As of May 12, 2020, a total of 1,320,909 people had been diagnosed with COVID-19 in the U.S. Of the counties included in this study (91.5%, 2,844 of 3,108), the highest case count was recorded in Trousdale, Tennessee (16,525.22 per 100,000) and the lowest in Tehama, California (1.54 per 100,000). At the global level, overall Social Vulnerability Index (eβ=1.65, p=0.03) and minority status and language (eβ=6.69, p<0.001) were associated with increased COVID-19 case counts. However, on the basis of the local geographically weighted model, the association between social vulnerability and COVID-19 varied among counties. Overall, minority status and language, household composition and transportation, and housing and disability predicted COVID-19 infection.

Conclusions

Large-scale disasters differentially affect the health of marginalized communities.

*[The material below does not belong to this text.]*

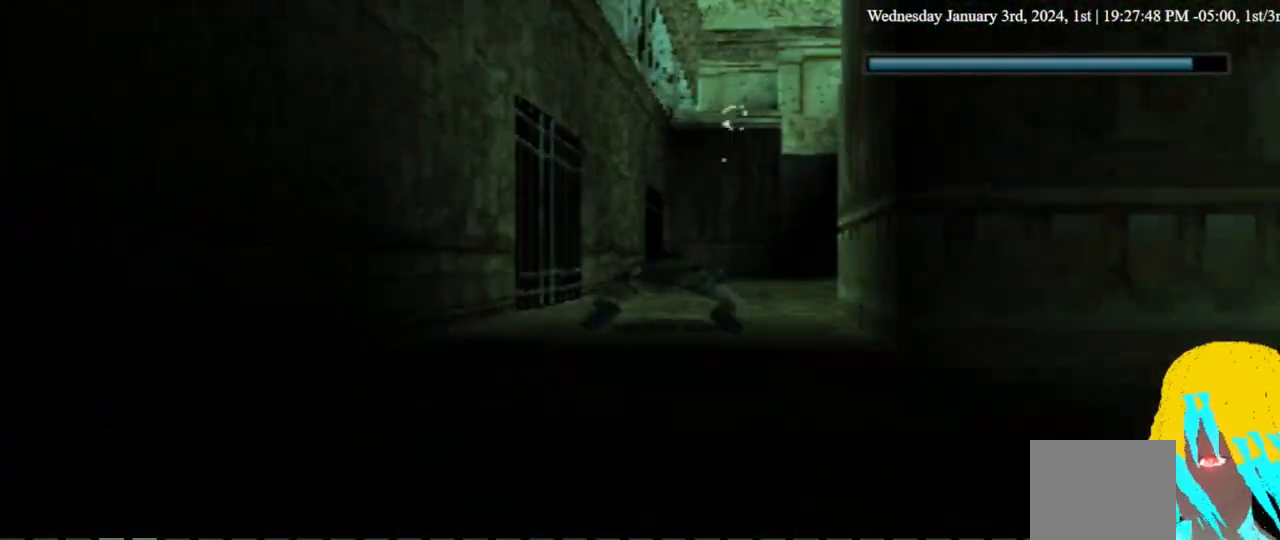
{"dt_ms": 500, "buttons": ["SQUARE"], "left_stick": "center", "right_stick": "center", "events": []}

In this study, minority status and language, household composition and transportation, and housing and disability predicted COVID-19 case counts in the U.S. Addressing the social factors that create poor health is essential to reducing inequities in the health impacts of disasters.

INTRODUCTION

When disasters of any type occur, the socially vulnerable are at the greatest risk.1, 2, 3 Recent reports on morbidity and mortality of coronavirus disease 2019 (COVID-19) have indicated a higher burden among racial/ethnic minorities, the elderly, the poor, and people with the lowest educational attainment.4, 5, 6, 7, 8, 9, 10 The disproportionate burden of the pandemic among socially vulnerable communities has been explained in part by the endemic inequities in these populations, including income, education, nutrition, transportation, housing, jobs, environment, psychosocial stresses, and health care, which contribute to poor health.11, 12, 13, 14, 15, 16 For example, African Americans are more likely to live in environmentally polluted neighborhoods than whites,17, 18, 19 which increases their propensity to developing environmental health problems like asthma20, 21, 22 as well as their subsequent risk of COVID-19 morbidity.23 , 24 According to a report published by the National Association for the Advancement of Colored People and Clean Air Task Force,25 African Americans are 75% more likely to reside in proximity to a polluting facility like a factory or refinery than other Americans and are exposed to air that is 38% more polluted compared with whites. Poor housing and crowded neighborhoods, where minorities are over-represented, make the type of physical distancing that can be protective against COVID-19 infection less feasible, increasing the risk of becoming infected.8 , 26 Minorities are also more likely to work in the service industry that requires physical presence, making physical distancing less feasible.15 Other chronic diseases associated with worsening prognosis of COVID-19 include hypertension and diabetes.27 Unfortunately, the opportunity to improve diet and increase physical exercise are substantially associated with material factors—household income, financial assets, and the local built environment.18 , 19

Lower median household incomes among African Americans, along with lower rates of medical insurance and institutional racism, diminish access to health care.14 , 17 , 28 , 29 According to the Institute of Medicine (now known as the National Academy of Medicine),30 regardless of income, insurance status, age, or severity of medical condition, racial and ethnic minorities are more likely to be provided inferior medical care than is provided to whites. A review of the billing information on COVID-19 by Rubix Life Sciences31 also revealed that physicians are less likely to refer African Americans for screening when they present with symptoms.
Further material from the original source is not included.